● **WHAT YOU HAVE TO DO**: Give again the lines from the line with "f_number: 5.6" to the last line of the records, exactly and in full. Do not carry over any pictures.

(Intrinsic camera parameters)
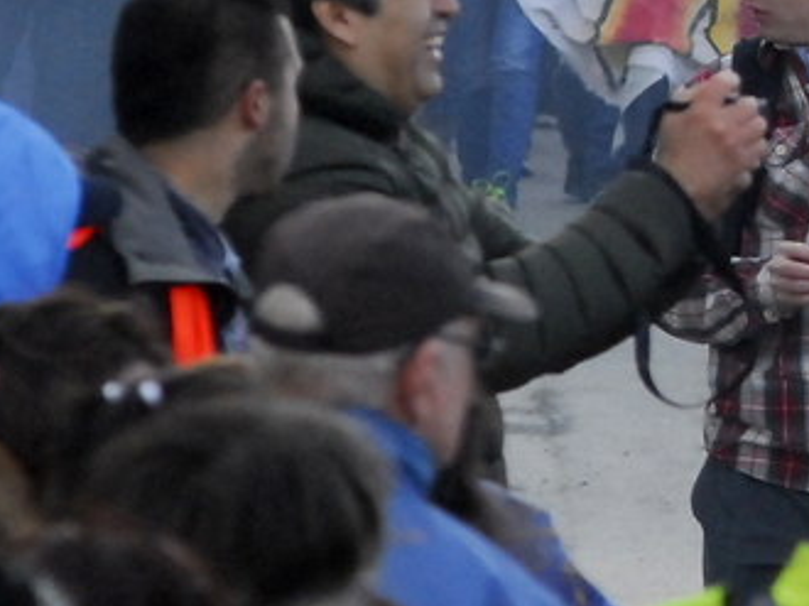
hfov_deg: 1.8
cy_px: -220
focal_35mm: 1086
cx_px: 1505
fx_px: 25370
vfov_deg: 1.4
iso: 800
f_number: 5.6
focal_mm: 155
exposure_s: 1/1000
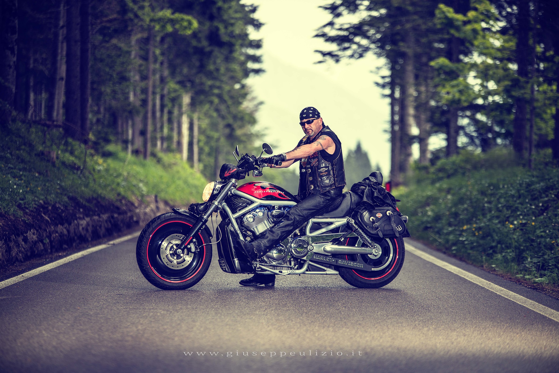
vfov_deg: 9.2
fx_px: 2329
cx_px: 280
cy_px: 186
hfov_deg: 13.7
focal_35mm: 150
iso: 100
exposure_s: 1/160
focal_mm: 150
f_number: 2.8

● **TASK SOLUTION**:
f_number: 5.6
focal_mm: 155
exposure_s: 1/1000
vfov_deg: 9.2
fx_px: 2329
cx_px: 280
cy_px: 186
hfov_deg: 13.7
focal_35mm: 150
iso: 100
exposure_s: 1/160
focal_mm: 150
f_number: 2.8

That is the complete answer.